Kepala Eksekutif Pengawas Perbankan OJK, Dian Ediana Rae, menyampaikan bahwa proses tersebut masih dalam tahap penjajakan internal oleh pihak bank yang bersangkutan. Namun, ia belum mengungkapkan nama bank yang dimaksud.
Baca: OJK Terima 31.456 Pengaduan hingga Agustus 2025, Mayoritas dari Perbankan dan Fintech
"Saat ini terdapat satu bank lainnya yang masih dalam proses penjajakan internal terkait rencana pemisahan atau spin off UUS. Dalam hal terdapat pengajuan permohonan dari bank kepada OJK, maka akan segera dilakukan evaluasi dan ditindaklanjuti sesuai ketentuan yang berlaku," ujar Dian dalam keterangannya, Rabu (10/9/2025).
Dian menjelaskan, kewajiban spin off UUS merupakan implementasi dari Peraturan OJK (POJK) Nomor 12 Tahun 2023 tentang Unit Usaha Syariah. Aturan tersebut menyebutkan bahwa spin off wajib dilakukan jika UUS telah memiliki aset di atas Rp50 triliun atau apabila total aset UUS sudah melebihi 50 persen dari total aset induknya.
Menurutnya, tujuan utama dari spin off adalah mendorong UUS untuk mengembangkan bisnis, memperkuat aspek kelembagaan, serta meningkatkan daya saing industri perbankan syariah nasional.
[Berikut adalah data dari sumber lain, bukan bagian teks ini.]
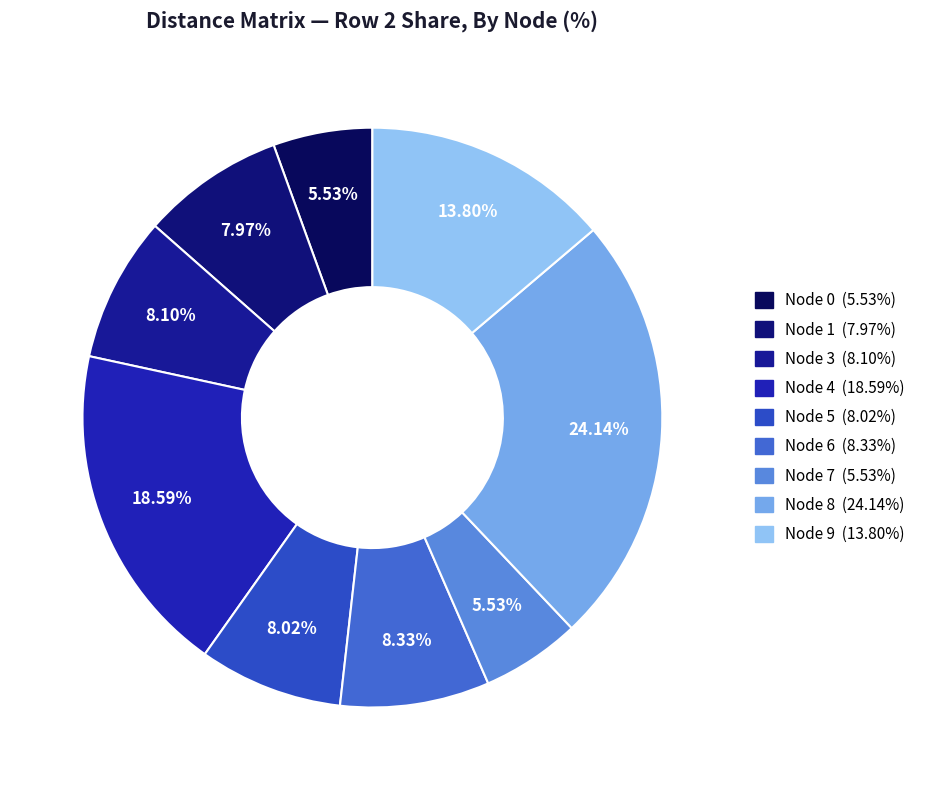

Which category has the biggest portion of the pie?

8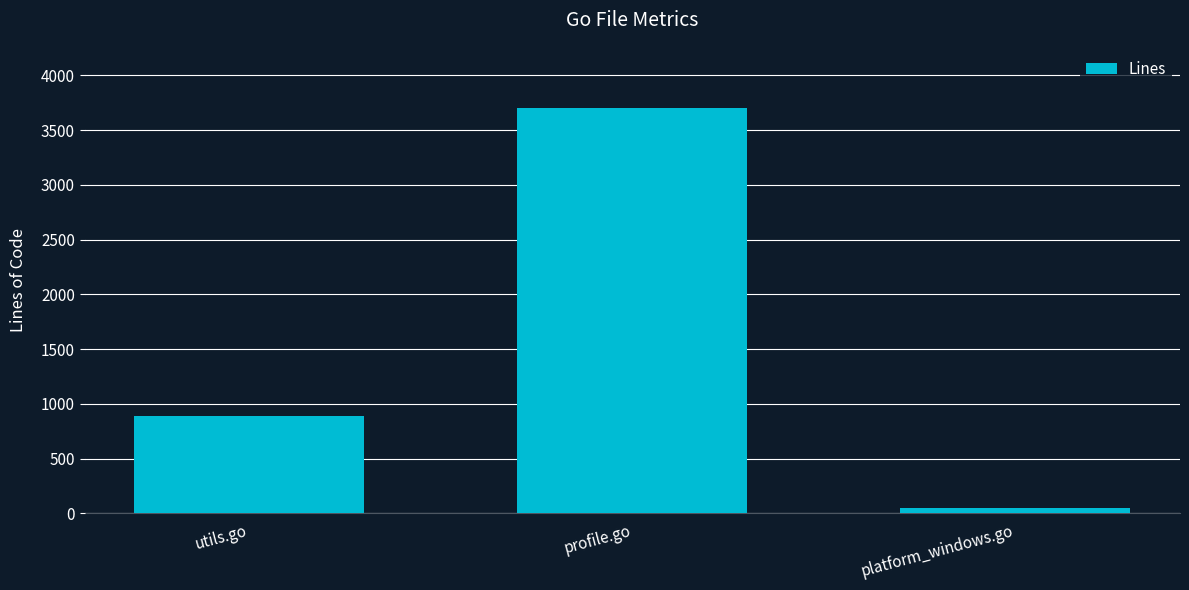

Rank the categories by value from lowest to highest.

platform_windows.go, utils.go, profile.go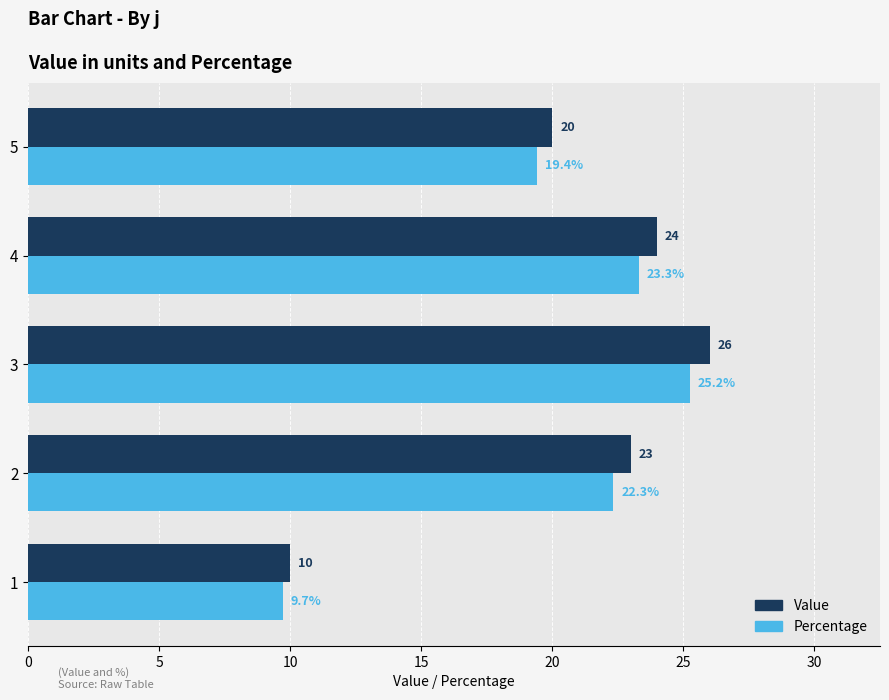

The value of Value at 2 is 10.2. True or false?

False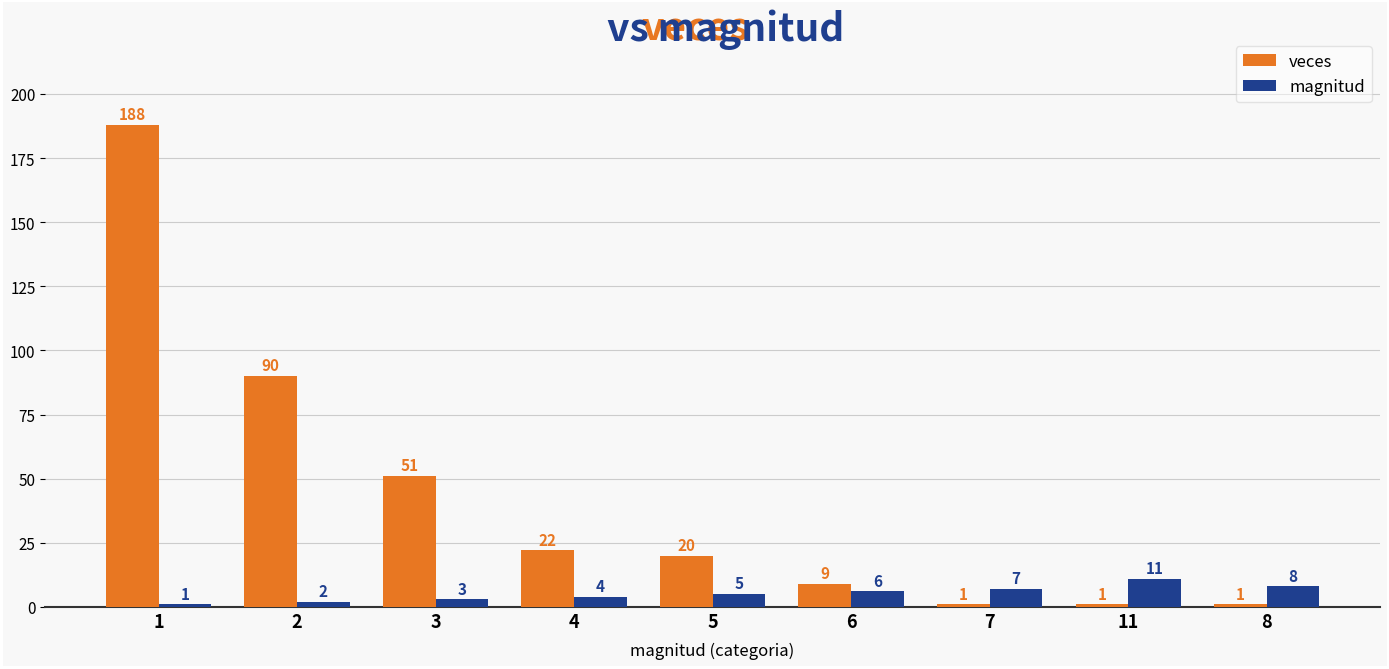

What is the greatest value displayed?

188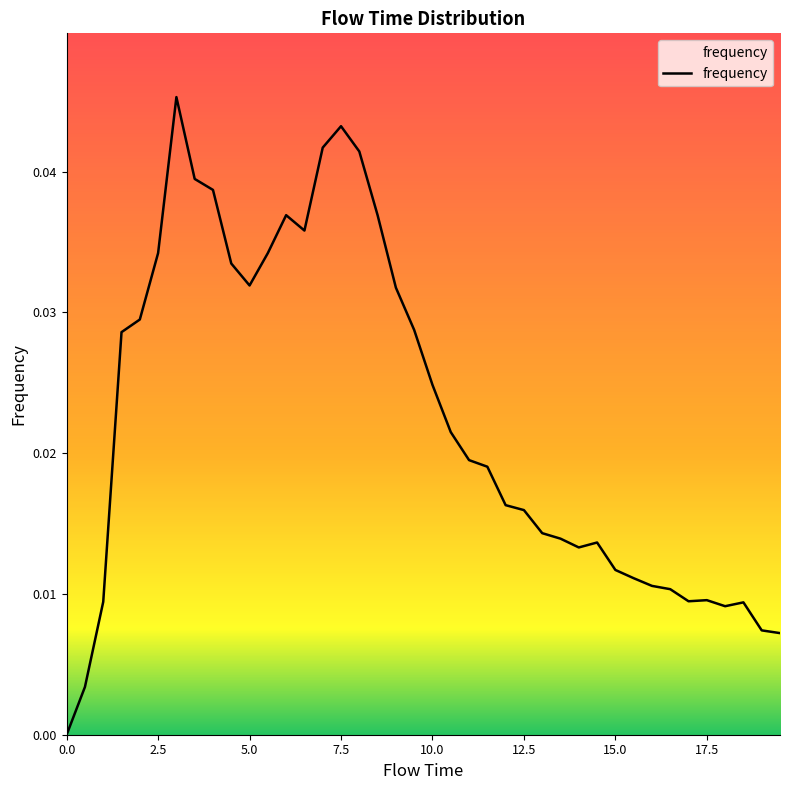

Does the chart have visible grid lines?

No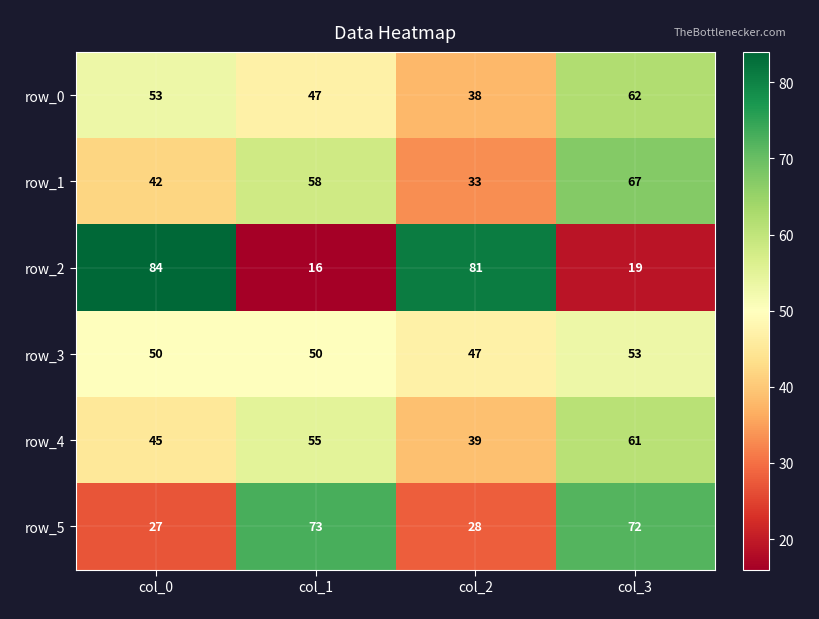

How many values in the row_1 series are below 58?

2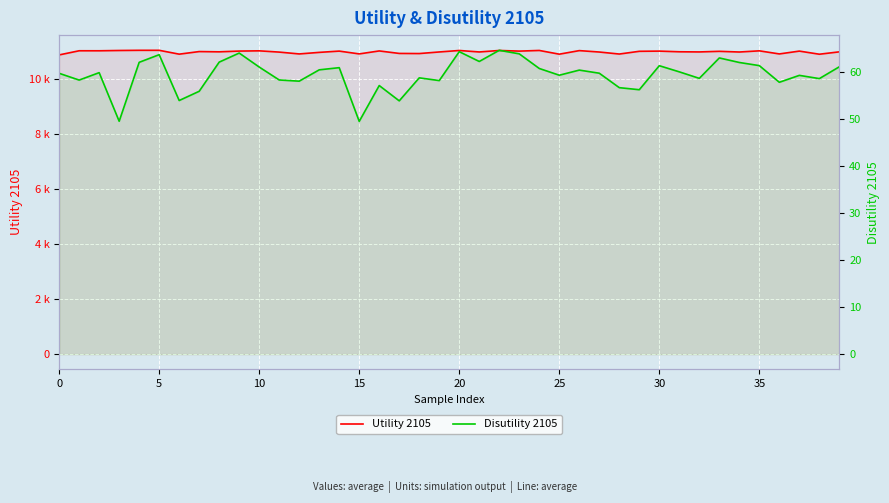

Rank the series by their average value, from highest to lowest.

Utility 2105, Disutility 2105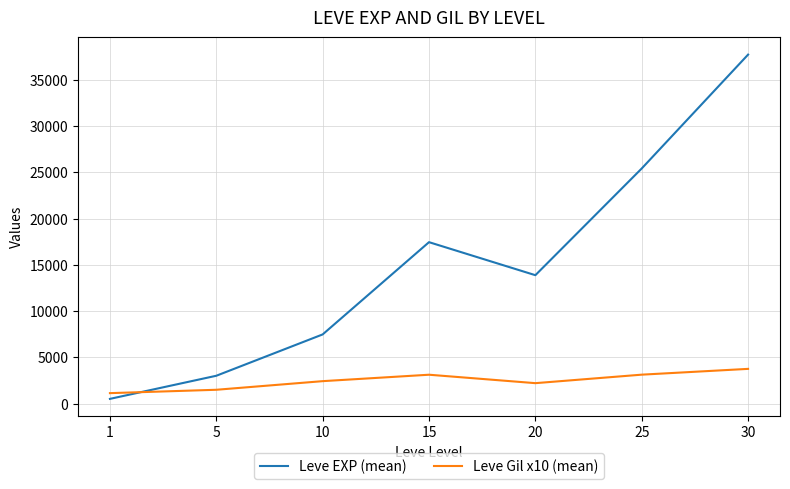

List the labels in order of Leve EXP (mean) value, largest first.

30, 25, 15, 20, 10, 5, 1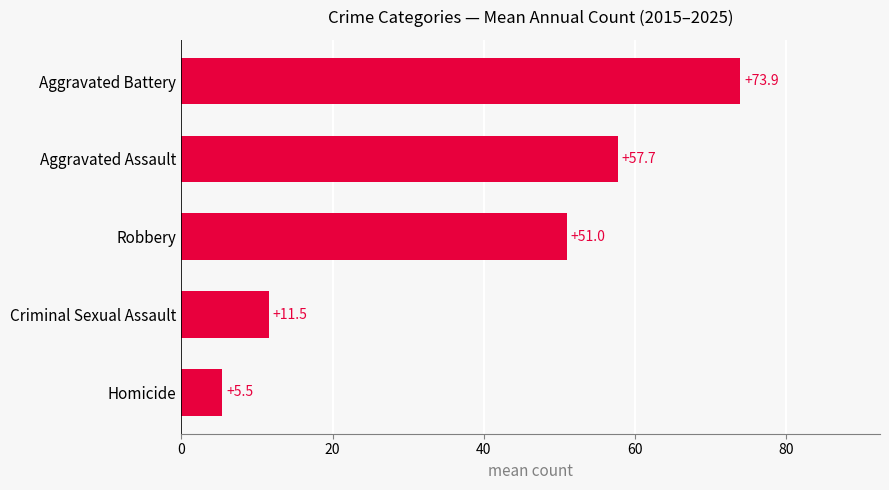

How many data points are less than 51?

2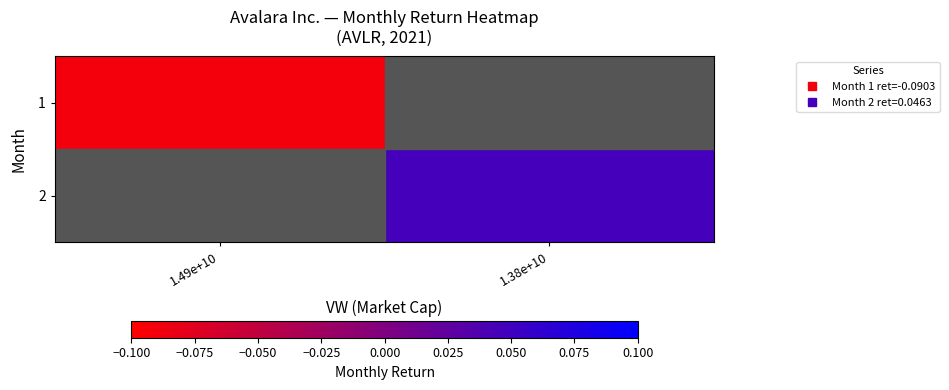

The value of 1 at 1.49e+10 is -0.1. True or false?

False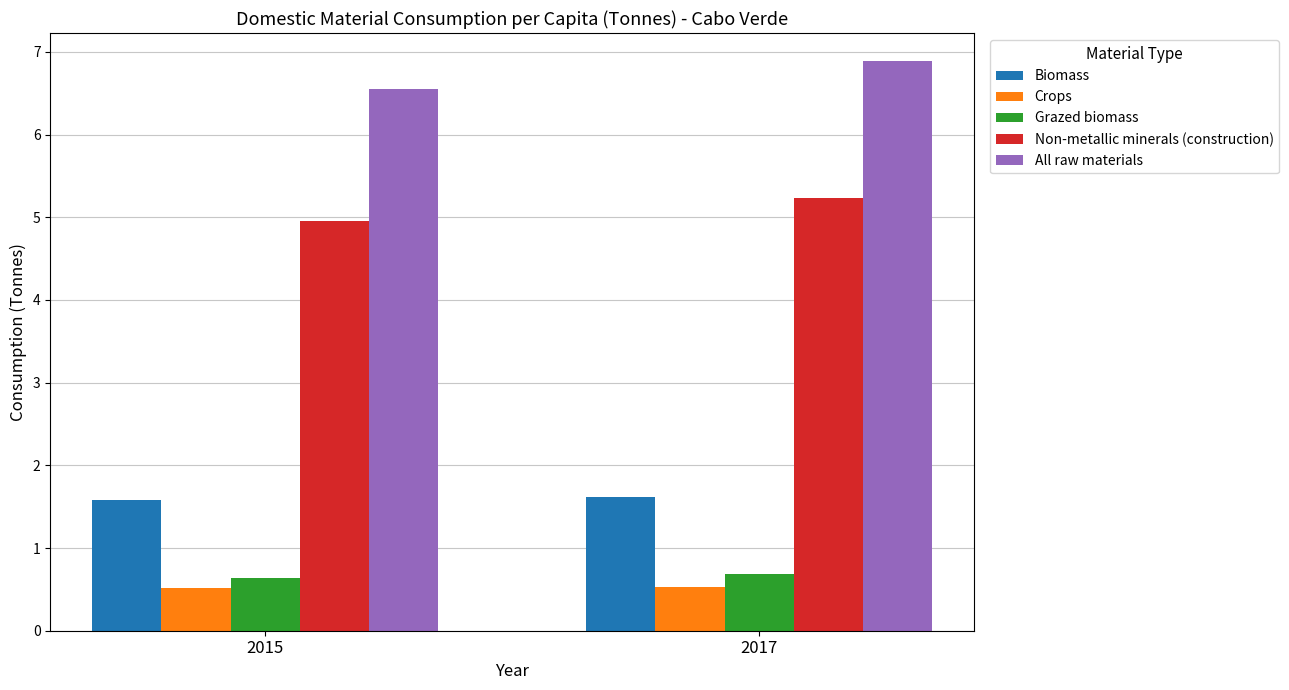

Is the value of Grazed biomass at 2015 greater than the value of Biomass at 2017?

No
"Pada prinsipnya spin off UUS bertujuan untuk mendorong penguatan kelembagaan, agar industri perbankan syariah nasional semakin stabil, berdaya saing, dan mampu merespons tantangan industri perbankan yang semakin dinamis dan kompleks," jelas Dian.
Baca: Daftar 96 Pinjaman Online Resmi September 2025, Masyarakat Diimbau Waspada Pinjol Ilegal
Sejauh ini, OJK telah menerima rencana pemisahan UUS dari BTN dan CIMB Niaga. BTN, misalnya, akan melaksanakan spin off dengan mengakuisisi 100 persen saham Bank Victoria Syariah (BVIS) yang kemudian akan berganti nama menjadi Bank Syariah Nasional.
"Selanjutnya akan dilakukan pengalihan aset dan kewajiban UUS ke dalam Bank Syariah Nasional. Hal ini menjadi bagian dari rencana strategis BTN dalam pelaksanaan spin off," tambah Dian.